▶ _AIM OF THE TASK_:
Starting at the beginning of the items and stopping after the line that contains "court employees. Last", give those lines again with "administration" switched to "government" throughout and nothing else changed. Leave the pictures out.
====== GIVEN INFORMATION
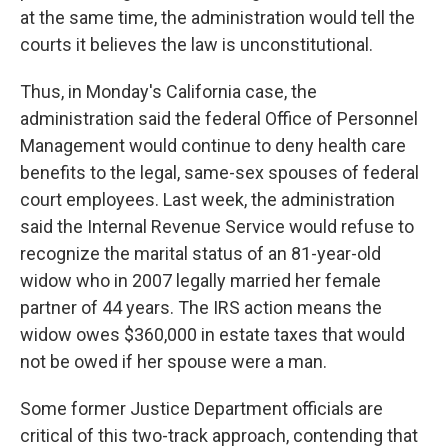
at the same time, the administration would tell the
courts it believes the law is unconstitutional.
Thus, in Monday's California case, the
administration said the federal Office of Personnel
Management would continue to deny health care
benefits to the legal, same-sex spouses of federal
court employees. Last week, the administration
said the Internal Revenue Service would refuse to
recognize the marital status of an 81-year-old
widow who in 2007 legally married her female
partner of 44 years. The IRS action means the
widow owes $360,000 in estate taxes that would
not be owed if her spouse were a man.
Some former Justice Department officials are
critical of this two-track approach, contending that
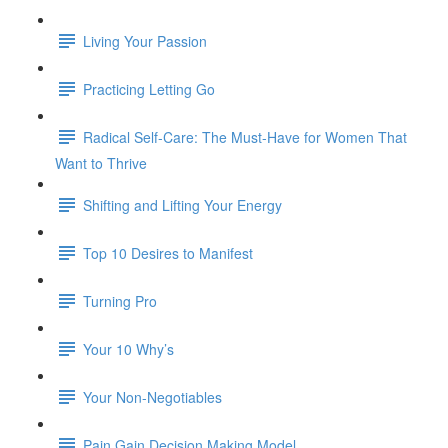
Living Your Passion
Practicing Letting Go
Radical Self-Care: The Must-Have for Women That
Want to Thrive
Shifting and Lifting Your Energy
Top 10 Desires to Manifest
Turning Pro
Your 10 Why’s
Your Non-Negotiables
Pain Gain Decision Making Model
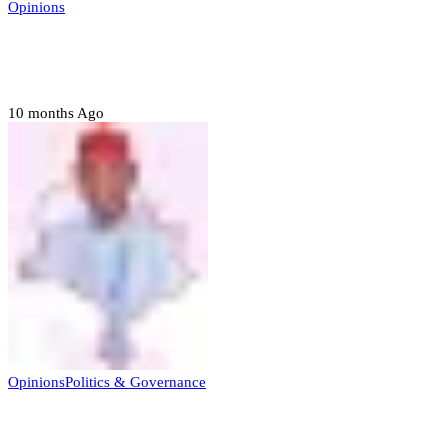
Opinions
Prerogative of mercy; Choose your convict
to forgive
10 months Ago
Opinions
Politics & Governance
Opinion:Gov Kabir Yusuf’s Unscripted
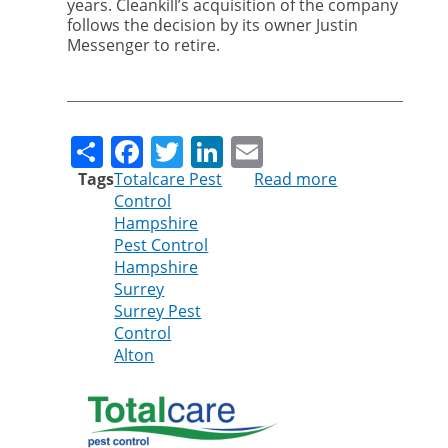
years. Cleankill’s acquisition of the company
follows the decision by its owner Justin
Messenger to retire.
Share
Facebook
Twitter
LinkedIn
Email
Tags
Totalcare Pest
Read more
about
Control
Cleankill
Hampshire
Pest
Pest Control
Control
Hampshire
continues
Surrey
expansion
Surrey Pest
with
Control
purchase
Alton
of
Totalcare
Pest
Control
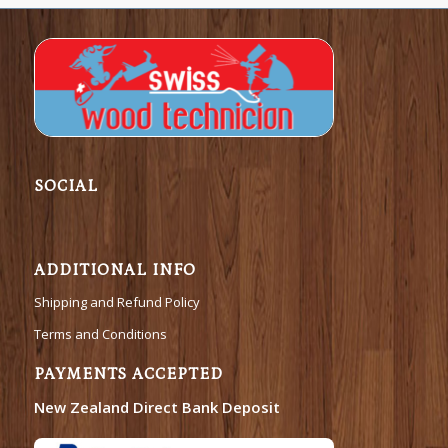
SOCIAL
ADDITIONAL INFO
Shipping and Refund Policy
Terms and Conditions
PAYMENTS ACCEPTED
New Zealand Direct Bank Deposit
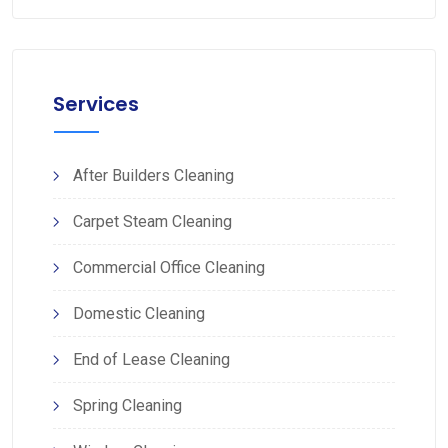
Services
After Builders Cleaning
Carpet Steam Cleaning
Commercial Office Cleaning
Domestic Cleaning
End of Lease Cleaning
Spring Cleaning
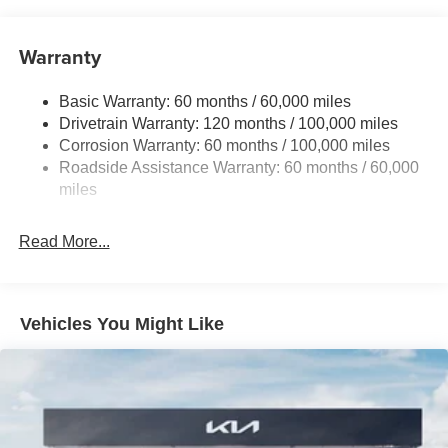
Front And Rear Anti-Roll Bars
Electric Power-Assist Speed-Sensing Steering
Warranty
19 Gal. Fuel Tank
Basic Warranty: 60 months / 60,000 miles
Single Stainless Steel Exhaust w/Black Tailpipe
Drivetrain Warranty: 120 months / 100,000 miles
Finisher
Corrosion Warranty: 60 months / 100,000 miles
Strut Front Suspension w/Coil Springs
Roadside Assistance Warranty: 60 months / 60,000
Multi-Link Rear Suspension w/Coil Springs
miles
4-Wheel Disc Brakes w/4-Wheel ABS, Front Vented
Discs, Brake Assist, Hill Hold Control and Electric
Read More...
Parking Brake
Vehicles You Might Like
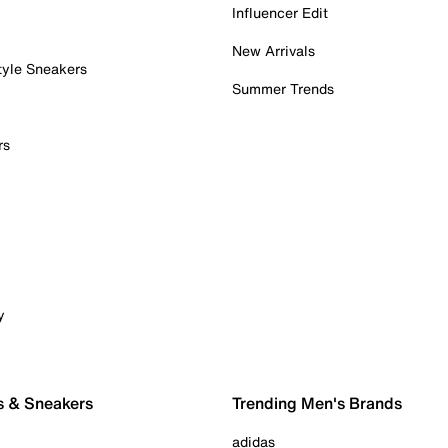
Influencer Edit
New Arrivals
tyle Sneakers
Summer Trends
rs
y
s & Sneakers
Trending Men's Brands
adidas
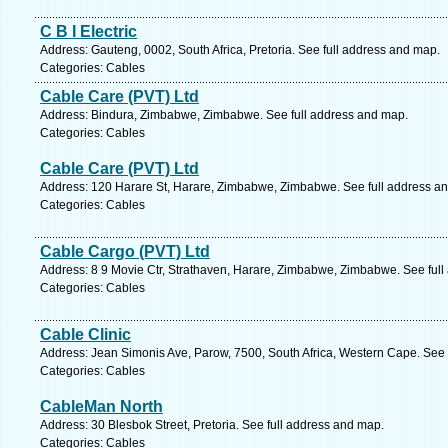
C B I Electric
Address: Gauteng, 0002, South Africa, Pretoria. See full address and map.
Categories: Cables
Cable Care (PVT) Ltd
Address: Bindura, Zimbabwe, Zimbabwe. See full address and map.
Categories: Cables
Cable Care (PVT) Ltd
Address: 120 Harare St, Harare, Zimbabwe, Zimbabwe. See full address a
Categories: Cables
Cable Cargo (PVT) Ltd
Address: 8 9 Movie Ctr, Strathaven, Harare, Zimbabwe, Zimbabwe. See ful
Categories: Cables
Cable Clinic
Address: Jean Simonis Ave, Parow, 7500, South Africa, Western Cape. See 
Categories: Cables
CableMan North
Address: 30 Blesbok Street, Pretoria. See full address and map.
Categories: Cables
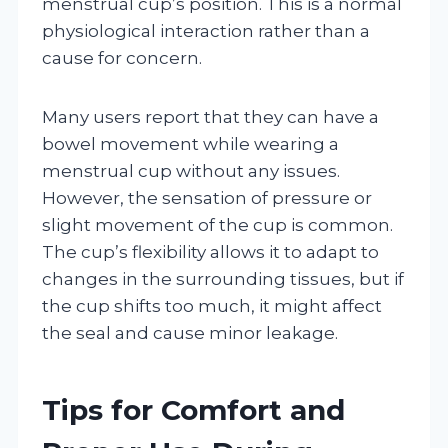
menstrual cup’s position. This is a normal
physiological interaction rather than a
cause for concern.
Many users report that they can have a
bowel movement while wearing a
menstrual cup without any issues.
However, the sensation of pressure or
slight movement of the cup is common.
The cup’s flexibility allows it to adapt to
changes in the surrounding tissues, but if
the cup shifts too much, it might affect
the seal and cause minor leakage.
Tips for Comfort and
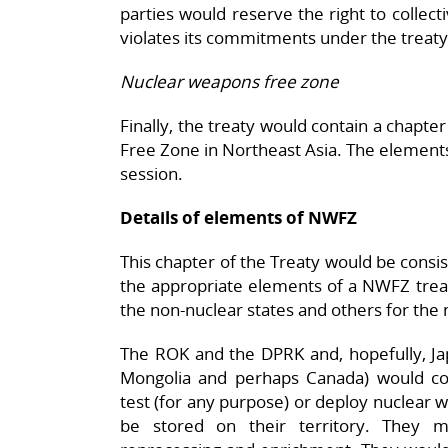
parties would reserve the right to collec
violates its commitments under the treaty
Nuclear weapons free zone
Finally, the treaty would contain a chapt
Free Zone in Northeast Asia. The elements 
session.
Details of elements of NWFZ
This chapter of the Treaty would be consi
the appropriate elements of a NWFZ treaty
the non-nuclear states and others for the
The ROK and the DPRK and, hopefully, Jap
Mongolia and perhaps Canada) would c
test (for any purpose) or deploy nuclear 
be stored on their territory. They m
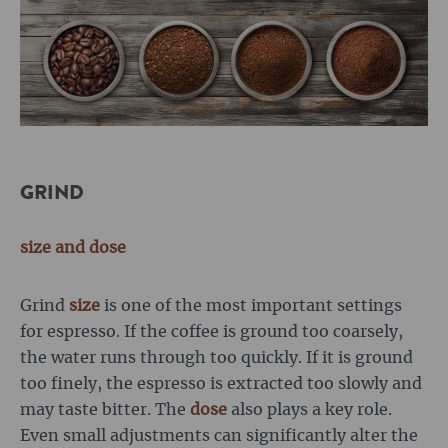
GRIND
size
and dose
Grind
size
is one of the most important settings
for espresso. If the coffee is ground too coarsely,
the water runs through too quickly. If it is ground
too finely, the espresso is extracted too slowly and
may taste bitter. The
dose
also plays a key role.
Even small adjustments can significantly alter the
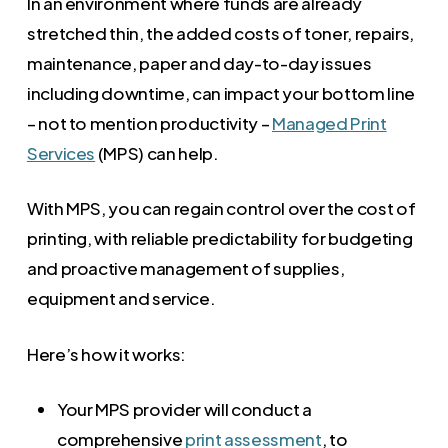
In an environment where funds are already
stretched thin, the added costs of toner, repairs,
maintenance, paper and day-to-day issues
including downtime, can impact your bottom line
– not to mention productivity –
Managed Print
Services
(MPS) can help.
With MPS, you can regain control over the cost of
printing, with reliable predictability for budgeting
and proactive management of supplies,
equipment and service.
Here’s how it works:
Your MPS provider will conduct a
comprehensive
print assessment
, to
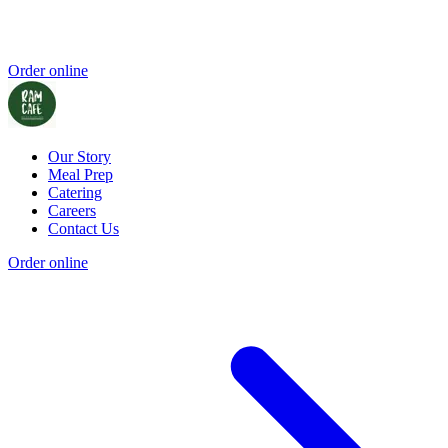
Order online
Our Story
Meal Prep
Catering
Careers
Contact Us
Order online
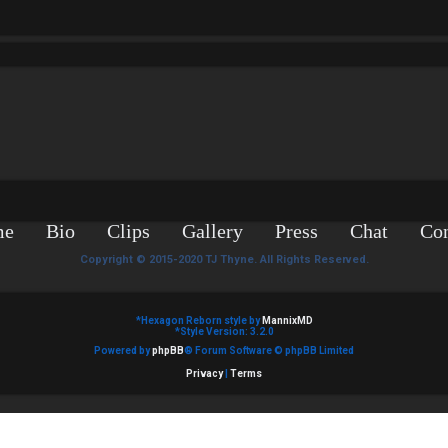
me
Bio
Clips
Gallery
Press
Chat
Con
Copyright © 2015-2020 TJ Thyne. All Rights Reserved.
*
Hexagon Reborn style by
MannixMD
*
Style Version: 3.2.0
Powered by
phpBB
® Forum Software © phpBB Limited
Privacy
|
Terms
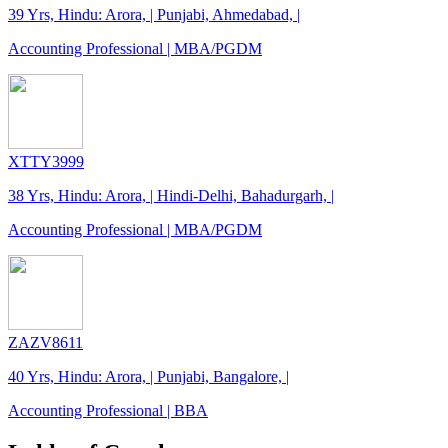
39 Yrs, Hindu: Arora, | Punjabi, Ahmedabad, |
Accounting Professional | MBA/PGDM
XTTY3999
38 Yrs, Hindu: Arora, | Hindi-Delhi, Bahadurgarh, |
Accounting Professional | MBA/PGDM
ZAZV8611
40 Yrs, Hindu: Arora, | Punjabi, Bangalore, |
Accounting Professional | BBA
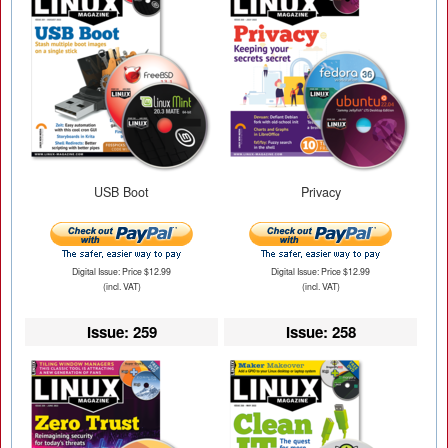
USB Boot
Privacy
Digital Issue: Price $12.99
Digital Issue: Price $12.99
(incl. VAT)
(incl. VAT)
Issue: 259
Issue: 258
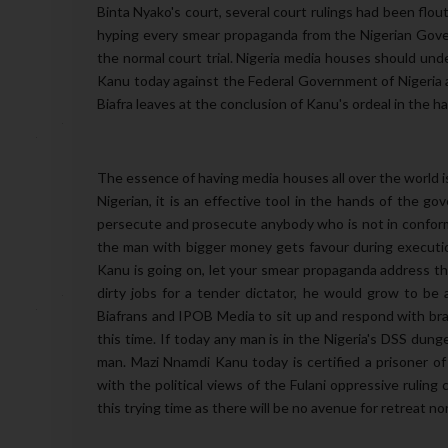
Binta Nyako's court, several court rulings had been flo
hyping every smear propaganda from the Nigerian Gover
the normal court trial. Nigeria media houses should under
Kanu today against the Federal Government of Nigeria a
Biafra leaves at the conclusion of Kanu's ordeal in the ha
The essence of having media houses all over the world is t
Nigerian, it is an effective tool in the hands of the g
persecute and prosecute anybody who is not in conformit
the man with bigger money gets favour during executio
Kanu is going on, let your smear propaganda address th
dirty jobs for a tender dictator, he would grow to be 
Biafrans and IPOB Media to sit up and respond with brav
this time. If today any man is in the Nigeria's DSS dun
man. Mazi Nnamdi Kanu today is certified a prisoner of
with the political views of the Fulani oppressive ruling 
this trying time as there will be no avenue for retreat no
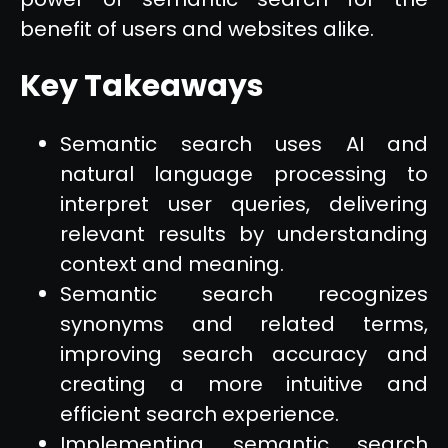
benefit of users and websites alike.
Key Takeaways
Semantic search uses AI and
natural language processing to
interpret user queries, delivering
relevant results by understanding
context and meaning.
Semantic search recognizes
synonyms and related terms,
improving search accuracy and
creating a more intuitive and
efficient search experience.
Implementing semantic search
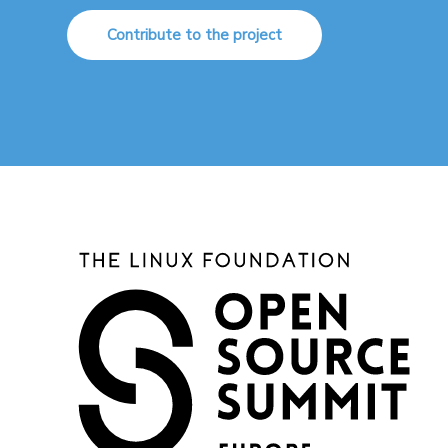
Contribute to the project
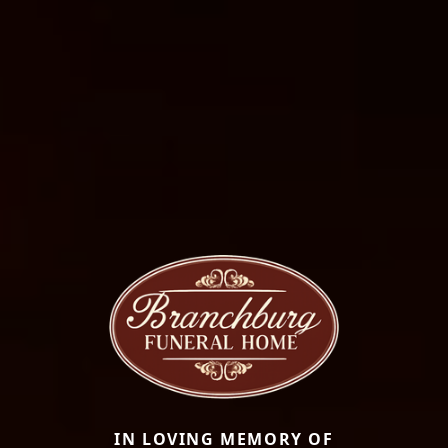
IN LOVING MEMORY OF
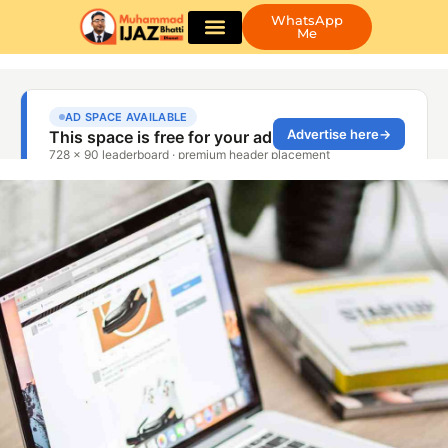
WhatsApp
Me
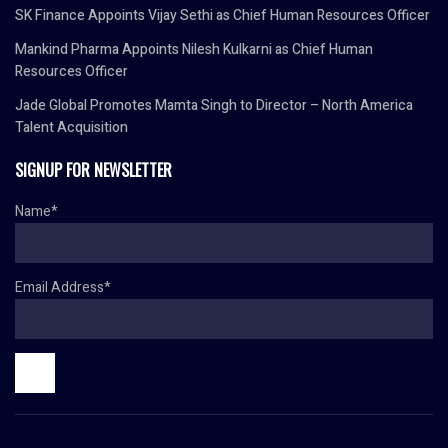
SK Finance Appoints Vijay Sethi as Chief Human Resources Officer
Mankind Pharma Appoints Nilesh Kulkarni as Chief Human
Resources Officer
Jade Global Promotes Mamta Singh to Director – North America
Talent Acquisition
SIGNUP FOR NEWSLETTER
Name*
Email Address*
============
▶ _SOLUTION_:
at the same time, the government would tell the
courts it believes the law is unconstitutional.
Thus, in Monday's California case, the
government said the federal Office of Personnel
Management would continue to deny health care
benefits to the legal, same-sex spouses of federal
court employees. Last week, the government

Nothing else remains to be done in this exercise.